Twitter è sempre fonte di ispirazione, più delle partite in sé. Le partite, poi, fanno da corollario; ma la tesi iniziale, quella che ti fa partire tutta quella sequenza di idee che servono per scrivere un pezzo, parte da una normalissima discussione tra due utenti su questo social network.
Ieri sera stavo guardando Napoli-Inter, come ogni appassionato di calcio e di Serie A. E, nel mentre, scorrevo la mia TL (Time Line, per i poco avvezzi al social network in questione), leggendo distrattamente i tweet delle persone che seguo, tra una foto di Kaká e David Villa a Orlando per la prima partita della MLS e un’imprecazione di qualcuno per gli errori di quelli in campo a Napoli.

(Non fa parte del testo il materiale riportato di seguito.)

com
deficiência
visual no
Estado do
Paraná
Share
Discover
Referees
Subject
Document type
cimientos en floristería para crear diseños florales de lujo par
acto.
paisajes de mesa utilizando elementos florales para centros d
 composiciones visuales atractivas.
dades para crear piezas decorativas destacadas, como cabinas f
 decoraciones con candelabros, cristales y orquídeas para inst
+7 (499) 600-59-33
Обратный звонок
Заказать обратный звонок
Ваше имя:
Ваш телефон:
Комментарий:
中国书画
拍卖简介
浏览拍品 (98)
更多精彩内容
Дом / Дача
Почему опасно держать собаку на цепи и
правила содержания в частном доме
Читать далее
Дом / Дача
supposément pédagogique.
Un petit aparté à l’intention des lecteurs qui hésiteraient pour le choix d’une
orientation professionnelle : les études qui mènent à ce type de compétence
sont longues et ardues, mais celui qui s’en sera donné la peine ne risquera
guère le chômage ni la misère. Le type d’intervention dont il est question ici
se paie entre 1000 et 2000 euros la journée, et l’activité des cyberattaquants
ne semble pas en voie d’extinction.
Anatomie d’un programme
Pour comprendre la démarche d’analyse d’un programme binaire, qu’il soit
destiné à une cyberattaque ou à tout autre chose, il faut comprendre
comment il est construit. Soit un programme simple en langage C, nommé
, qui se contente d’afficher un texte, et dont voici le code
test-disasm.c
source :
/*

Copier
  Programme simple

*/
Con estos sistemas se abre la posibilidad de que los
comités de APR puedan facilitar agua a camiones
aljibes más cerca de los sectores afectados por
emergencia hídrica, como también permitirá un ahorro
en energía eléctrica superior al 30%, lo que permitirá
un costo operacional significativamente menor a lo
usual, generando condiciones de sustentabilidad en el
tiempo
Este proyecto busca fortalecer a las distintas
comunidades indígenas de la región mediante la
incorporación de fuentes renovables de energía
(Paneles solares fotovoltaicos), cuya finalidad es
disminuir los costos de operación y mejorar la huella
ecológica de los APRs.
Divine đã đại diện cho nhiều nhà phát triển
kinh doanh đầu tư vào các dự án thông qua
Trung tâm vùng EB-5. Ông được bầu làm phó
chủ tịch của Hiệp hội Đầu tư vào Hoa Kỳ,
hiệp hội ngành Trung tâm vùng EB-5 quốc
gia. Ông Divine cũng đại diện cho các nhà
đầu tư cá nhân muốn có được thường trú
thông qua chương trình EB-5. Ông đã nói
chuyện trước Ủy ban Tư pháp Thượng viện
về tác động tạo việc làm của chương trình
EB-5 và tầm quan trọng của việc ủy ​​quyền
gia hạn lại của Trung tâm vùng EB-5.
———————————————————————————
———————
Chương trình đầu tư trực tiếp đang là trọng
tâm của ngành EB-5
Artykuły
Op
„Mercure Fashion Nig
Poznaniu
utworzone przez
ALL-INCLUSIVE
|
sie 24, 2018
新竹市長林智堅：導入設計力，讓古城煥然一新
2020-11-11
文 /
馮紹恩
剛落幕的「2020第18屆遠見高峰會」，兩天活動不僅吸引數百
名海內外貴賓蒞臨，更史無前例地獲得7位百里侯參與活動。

Quando, a un certo punto, segna il Napoli con Hamšík su evidente errore di marcatura di Juan Jesus; su Twitter, tra chi insulta il difensore brasiliano e chi festeggia per il gol napoletano, spunta un’interessante conversazione tra due utenti, @Dan_Maze e @symdona, sulla pochezza tecnica dei difensori centrali in Serie A dell’ultimo periodo. E, oltre a interessarmi parecchio l’argomento, mi ha fatto pensare.
Il campionato italiano, una volta, era definito — oltre che quello più bello — anche quello con i difensori più forti del mondo calcistico, solitamente italiani. Senza andare troppo indietro nel tempo, nel nostro decennio d’oro tra il 1990 e il 2000 abbiamo avuto in Nazionale gente come Bergomi, Ferrara, Baresi, Costacurta, Maldini, Nesta, Cannavaro, Materazzi, mentre in Serie A giocavano giocatori del calibro di Thuram, Sensini, Mihajlović e l’elenco potrebbe continuare per decine di nomi. Quelli che una volta definivamo “comprimari”, buonissimi difensori senza essere fuoriclasse, nella Serie A moderna probabilmente sarebbero osannati come i dominatori incontrastati delle aree di rigore.

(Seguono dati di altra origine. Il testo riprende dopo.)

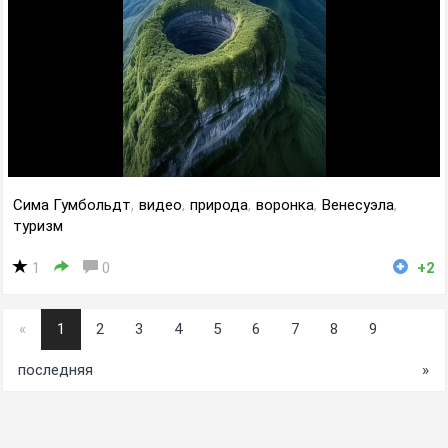
Сима Гумбольдт
,
видео
,
природа
,
воронка
,
Венесуэла
,
туризм
1
0
+2
«
1
2
3
4
5
6
7
8
9
последняя
»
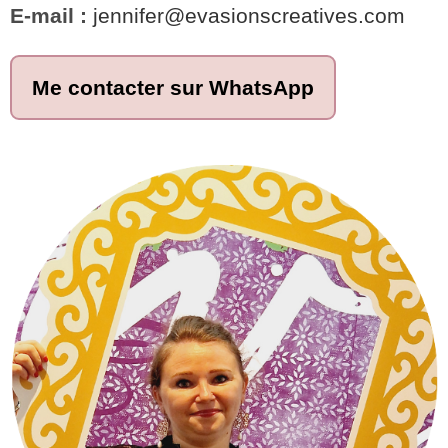
E-mail :
jennifer@evasionscreatives.com
Me contacter sur WhatsApp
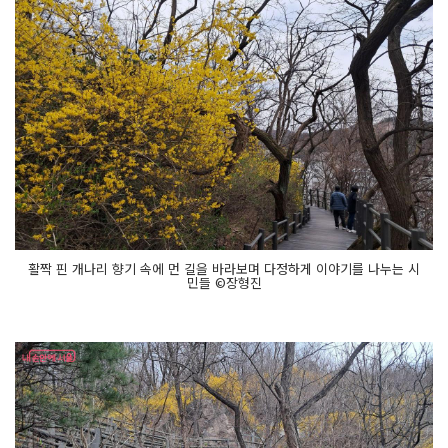
활짝 핀 개나리 향기 속에 먼 길을 바라보며 다정하게 이야기를 나누는 시
민들 ©장형진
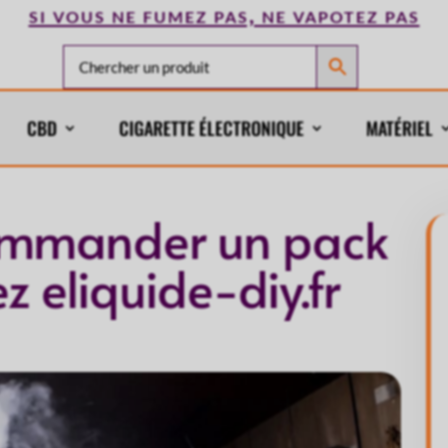
si vous ne fumez pas, ne vapotez pas
CBD
CIGARETTE ÉLECTRONIQUE
MATÉRIEL
commander un pack
z eliquide-diy.fr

Va bene, il calcio negli ultimi vent’anni ha subito delle modifiche sostanziali, tra velocità stessa del gioco, tra atletismo dei giocatori e regole del fuorigioco. Ma quello che sembra guardando le partite di calcio — e i due errori di Juan Jesus sui gol nel Napoli sono soltanto gli ultimi di una serie di esempi da poter citare — è che i difensori centrali non sappiano più marcare. Tutti fisico-corsa-forza o eleganza-tecnica-lancio lungo; ma l’arte della marcatura stretta e dell’uno contro uno dov’è finita?

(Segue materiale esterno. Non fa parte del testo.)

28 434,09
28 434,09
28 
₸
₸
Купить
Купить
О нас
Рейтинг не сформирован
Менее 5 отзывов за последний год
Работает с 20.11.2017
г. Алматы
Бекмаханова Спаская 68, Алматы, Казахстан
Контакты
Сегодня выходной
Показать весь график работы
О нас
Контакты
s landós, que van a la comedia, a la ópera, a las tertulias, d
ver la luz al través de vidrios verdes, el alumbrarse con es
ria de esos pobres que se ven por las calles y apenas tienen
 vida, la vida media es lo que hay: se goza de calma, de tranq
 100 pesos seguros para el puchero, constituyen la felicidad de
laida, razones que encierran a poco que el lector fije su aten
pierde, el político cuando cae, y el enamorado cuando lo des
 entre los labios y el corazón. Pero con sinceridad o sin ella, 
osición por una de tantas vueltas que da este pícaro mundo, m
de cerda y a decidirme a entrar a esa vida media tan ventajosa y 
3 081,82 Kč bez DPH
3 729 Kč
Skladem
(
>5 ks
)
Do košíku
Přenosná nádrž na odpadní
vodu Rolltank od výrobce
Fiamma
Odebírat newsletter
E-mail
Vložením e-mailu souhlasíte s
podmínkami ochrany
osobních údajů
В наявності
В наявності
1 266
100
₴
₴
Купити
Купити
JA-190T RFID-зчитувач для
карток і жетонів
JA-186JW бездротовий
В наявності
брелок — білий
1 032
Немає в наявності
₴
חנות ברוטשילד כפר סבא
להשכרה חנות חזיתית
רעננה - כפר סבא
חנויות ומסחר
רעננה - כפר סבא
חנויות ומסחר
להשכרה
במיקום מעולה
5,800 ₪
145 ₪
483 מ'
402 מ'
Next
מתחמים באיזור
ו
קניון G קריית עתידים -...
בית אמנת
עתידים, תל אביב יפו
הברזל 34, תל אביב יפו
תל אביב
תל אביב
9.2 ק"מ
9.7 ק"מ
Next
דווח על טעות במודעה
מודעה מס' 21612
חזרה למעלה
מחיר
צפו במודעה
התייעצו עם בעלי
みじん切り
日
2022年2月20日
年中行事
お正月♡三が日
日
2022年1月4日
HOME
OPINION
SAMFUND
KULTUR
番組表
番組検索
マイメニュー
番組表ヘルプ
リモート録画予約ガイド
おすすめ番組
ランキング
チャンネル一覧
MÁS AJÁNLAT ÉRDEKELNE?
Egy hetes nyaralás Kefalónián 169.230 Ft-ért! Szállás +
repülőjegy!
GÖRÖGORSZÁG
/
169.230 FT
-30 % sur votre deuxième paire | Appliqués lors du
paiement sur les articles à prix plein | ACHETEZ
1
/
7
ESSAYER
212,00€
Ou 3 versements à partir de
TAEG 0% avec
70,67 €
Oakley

Parliamoci chiaro: a parte Chiellini e Bonucci, che quindici anni fa non sarebbero nemmeno stati convocati in Nazionale, quanti difensori “forti” (e per “forti” intendo “forti nel difendere”) vedete i Serie A? Manolas, De Vrij, a volte Savić e Gonzalo, Castán (che però non gioca da quasi una stagione), forse Glik. E poi? Il nulla, se non piccole speranze italiane come Rugani e Romagnoli, che promettono davvero bene. Ma non basta.
Forse è colpa della “zona”, che ha fatto disimparare e disabituare i difensori al contatto fisico con l’attaccante avversario. Ma la qualità difensiva delle nostre squadre è raccapricciante. E il problema, forse, è anche di chi si siede in panchina e li allena tutti i giorni.